Lorsqu'on la soude à la vidéo d'art, la musique électronique est généralement présentée sans performance en temps réel. Sixtrum, un ensemble montréalais de percussions, entend modifier cette dynamique: aux images et aux sons de synthèse se greffent six instrumentistes en chair et en os. D'où ces quatre oeuvres présentées sous la bannière Lumières, ce mercredi à la salle Claude-Champagne de la Faculté de musique de l'Université de Montréal.

Robert Leroux, percussionniste virtuose et pédagogue qui fut jadis doyen de cette Faculté, explique le processus de l'ensemble Sixtrum dont il a la responsabilité du développement.

«Dans le cadre d'un cours sur la musique actuelle que je donnais à la Faculté, dit-il, j'avais invité le professeur et compositeur Jean Piché à y présenter son propre concept de vidéo-musique. J'étais presque en pleurs tellement j'avais trouvé magnifique son travail! Je m'étais alors dit qu'il faudrait associer sur scène un tel concept à de vrais instrumentistes. Ajouter une autre dimension à ce travail formidable. Pendant quelques années, Jean et moi avons caressé ce rêve.»

L'occasion s'est présentée lorsque le festival Élektra a passé la commande à Jean Piché ainsi qu'au guitariste Sylvain Pohu (aussi membre du groupe IKS). 
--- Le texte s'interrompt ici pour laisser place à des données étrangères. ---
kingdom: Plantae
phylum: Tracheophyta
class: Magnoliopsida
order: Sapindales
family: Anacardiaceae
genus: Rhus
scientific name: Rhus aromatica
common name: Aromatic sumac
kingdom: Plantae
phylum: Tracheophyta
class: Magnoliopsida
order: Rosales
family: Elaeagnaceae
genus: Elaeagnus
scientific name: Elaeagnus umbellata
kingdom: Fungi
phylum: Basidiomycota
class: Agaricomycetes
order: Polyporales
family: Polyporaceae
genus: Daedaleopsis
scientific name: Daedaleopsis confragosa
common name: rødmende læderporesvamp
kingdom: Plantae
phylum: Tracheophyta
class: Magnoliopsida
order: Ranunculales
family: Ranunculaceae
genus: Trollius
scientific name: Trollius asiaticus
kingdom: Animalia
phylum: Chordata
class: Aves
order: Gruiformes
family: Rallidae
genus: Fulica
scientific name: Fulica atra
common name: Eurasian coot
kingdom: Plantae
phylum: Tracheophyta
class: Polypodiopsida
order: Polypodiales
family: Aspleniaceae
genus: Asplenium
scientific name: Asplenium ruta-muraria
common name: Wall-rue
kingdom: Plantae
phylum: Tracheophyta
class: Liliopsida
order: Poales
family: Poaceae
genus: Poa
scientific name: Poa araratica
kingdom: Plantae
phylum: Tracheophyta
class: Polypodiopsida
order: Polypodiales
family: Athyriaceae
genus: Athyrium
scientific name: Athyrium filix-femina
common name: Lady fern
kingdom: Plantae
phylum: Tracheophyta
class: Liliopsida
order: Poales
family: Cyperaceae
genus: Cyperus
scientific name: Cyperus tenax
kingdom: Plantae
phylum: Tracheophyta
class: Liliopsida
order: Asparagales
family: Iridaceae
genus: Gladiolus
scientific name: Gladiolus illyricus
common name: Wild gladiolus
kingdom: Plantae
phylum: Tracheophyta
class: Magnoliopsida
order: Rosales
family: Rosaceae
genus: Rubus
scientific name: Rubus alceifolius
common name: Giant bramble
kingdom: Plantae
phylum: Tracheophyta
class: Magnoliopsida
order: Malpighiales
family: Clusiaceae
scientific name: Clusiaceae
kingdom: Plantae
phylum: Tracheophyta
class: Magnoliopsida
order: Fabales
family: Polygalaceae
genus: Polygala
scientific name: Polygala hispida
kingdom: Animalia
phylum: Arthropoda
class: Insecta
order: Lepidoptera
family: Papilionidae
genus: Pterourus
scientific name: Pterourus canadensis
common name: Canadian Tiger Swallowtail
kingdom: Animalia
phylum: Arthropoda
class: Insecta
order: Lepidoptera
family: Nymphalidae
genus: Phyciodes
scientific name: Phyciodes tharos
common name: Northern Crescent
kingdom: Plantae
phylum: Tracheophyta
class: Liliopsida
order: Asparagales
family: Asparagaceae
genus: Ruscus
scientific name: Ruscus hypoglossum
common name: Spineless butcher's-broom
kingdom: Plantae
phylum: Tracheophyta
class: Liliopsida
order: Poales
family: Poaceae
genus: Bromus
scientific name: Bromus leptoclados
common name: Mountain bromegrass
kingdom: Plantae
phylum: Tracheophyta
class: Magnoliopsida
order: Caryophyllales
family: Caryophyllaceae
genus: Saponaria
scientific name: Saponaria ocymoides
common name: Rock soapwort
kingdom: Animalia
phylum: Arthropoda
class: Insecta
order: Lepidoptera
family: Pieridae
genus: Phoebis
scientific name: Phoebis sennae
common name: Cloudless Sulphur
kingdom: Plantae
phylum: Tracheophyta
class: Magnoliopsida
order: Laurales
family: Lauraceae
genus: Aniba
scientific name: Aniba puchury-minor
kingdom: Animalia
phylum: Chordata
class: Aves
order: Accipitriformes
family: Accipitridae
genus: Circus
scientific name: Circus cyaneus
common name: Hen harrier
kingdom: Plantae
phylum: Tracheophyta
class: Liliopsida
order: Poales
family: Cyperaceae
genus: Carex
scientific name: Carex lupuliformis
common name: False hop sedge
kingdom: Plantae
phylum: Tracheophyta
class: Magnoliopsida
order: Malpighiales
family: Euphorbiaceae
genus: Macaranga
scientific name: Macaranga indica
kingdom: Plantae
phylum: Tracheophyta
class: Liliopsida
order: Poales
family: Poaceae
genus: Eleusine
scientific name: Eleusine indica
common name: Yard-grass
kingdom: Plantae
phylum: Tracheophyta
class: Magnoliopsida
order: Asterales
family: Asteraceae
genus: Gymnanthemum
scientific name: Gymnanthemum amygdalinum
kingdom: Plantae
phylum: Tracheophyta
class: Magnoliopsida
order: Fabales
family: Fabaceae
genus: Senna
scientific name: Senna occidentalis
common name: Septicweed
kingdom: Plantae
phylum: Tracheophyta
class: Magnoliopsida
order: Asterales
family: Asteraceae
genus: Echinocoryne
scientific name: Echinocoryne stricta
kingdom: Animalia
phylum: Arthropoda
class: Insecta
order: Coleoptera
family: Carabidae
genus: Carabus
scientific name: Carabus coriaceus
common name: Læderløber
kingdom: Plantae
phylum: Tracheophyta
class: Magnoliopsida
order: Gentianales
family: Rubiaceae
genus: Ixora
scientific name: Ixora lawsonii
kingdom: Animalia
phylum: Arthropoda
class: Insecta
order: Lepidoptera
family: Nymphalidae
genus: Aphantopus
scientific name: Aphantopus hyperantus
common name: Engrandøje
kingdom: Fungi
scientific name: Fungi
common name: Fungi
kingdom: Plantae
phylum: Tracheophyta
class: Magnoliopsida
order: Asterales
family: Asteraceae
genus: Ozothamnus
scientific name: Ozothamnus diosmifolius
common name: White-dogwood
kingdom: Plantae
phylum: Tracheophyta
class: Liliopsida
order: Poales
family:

«En mai dernier, les membres de Sixtrum ont tellement aimé vivre cette expérience que nous avons entrepris d'ajouter d'autres oeuvres à celle de Piché et Pohu, pour ainsi présenter un spectacle complet. Nous avons alors demandé aux compositeurs Louis Dufort et Dominic Thibault de nous proposer chacun une pièce substantielle.»

Au programme de Lumières, donc, se succèdent  K'anchay de Jean Piché, yutiröp de Louis Dufort, Beat de Sylvain Pohu, Reckless Brown Dreams de Dominic Thibault. Six percussionnistes de Sixtrum participeront à l'interprétation du matériel original: João Catalão, Julien Grégoire, Philip Hornsey, Kristie Ibrahim, Sandra Joseph et Fabrice Marandola. 

«Ce qui est d'autant plus excitant pour les instrumentistes de Sixtrum dans ce contexte, soulève Robert Leroux, c'est qu'ils jouent presque exclusivement sur des interfaces électroniques. Aux compositeurs de Lumières, nous avons lancé le défi de déjouer ces handicaps inhérents à la percussion électronique jouée en temps réel, et surtout éviter ce reproche qu'on adresse souvent à cette nouvelle lutherie: la difficulté d'en transmettre l'expressivité.» 

Effectivement, les percussions électroniques donnent souvent l'impression que ses utilisateurs n'en jouent pas vraiment. Pis encore, le public peut avoir du mal à identifier qui joue quoi. 

D'après Robert Leroux, ces pièges sont évités dans Lumières: «La technologie y est poussée au maximum mais les instrumentistes qui l'exploitent prennent la place qui leur revient. Dans certains cas, l'image colle aux sons et aux partitions que doivent interpréter les musiciens. Dans d'autres, ce sont les musiciens qui «jouent de la vidéo», c'est-à-dire lorsque les images sont déclenchées par leurs improvisations.»

Lorsque des percussionnistes sont rendus à jouer de la vidéo, on se dit que le calendrier maya tire vraiment à sa fin!

Lumières est présenté mercredi, 20h, à la salle Claude-Champagne de l'Université de Montréal.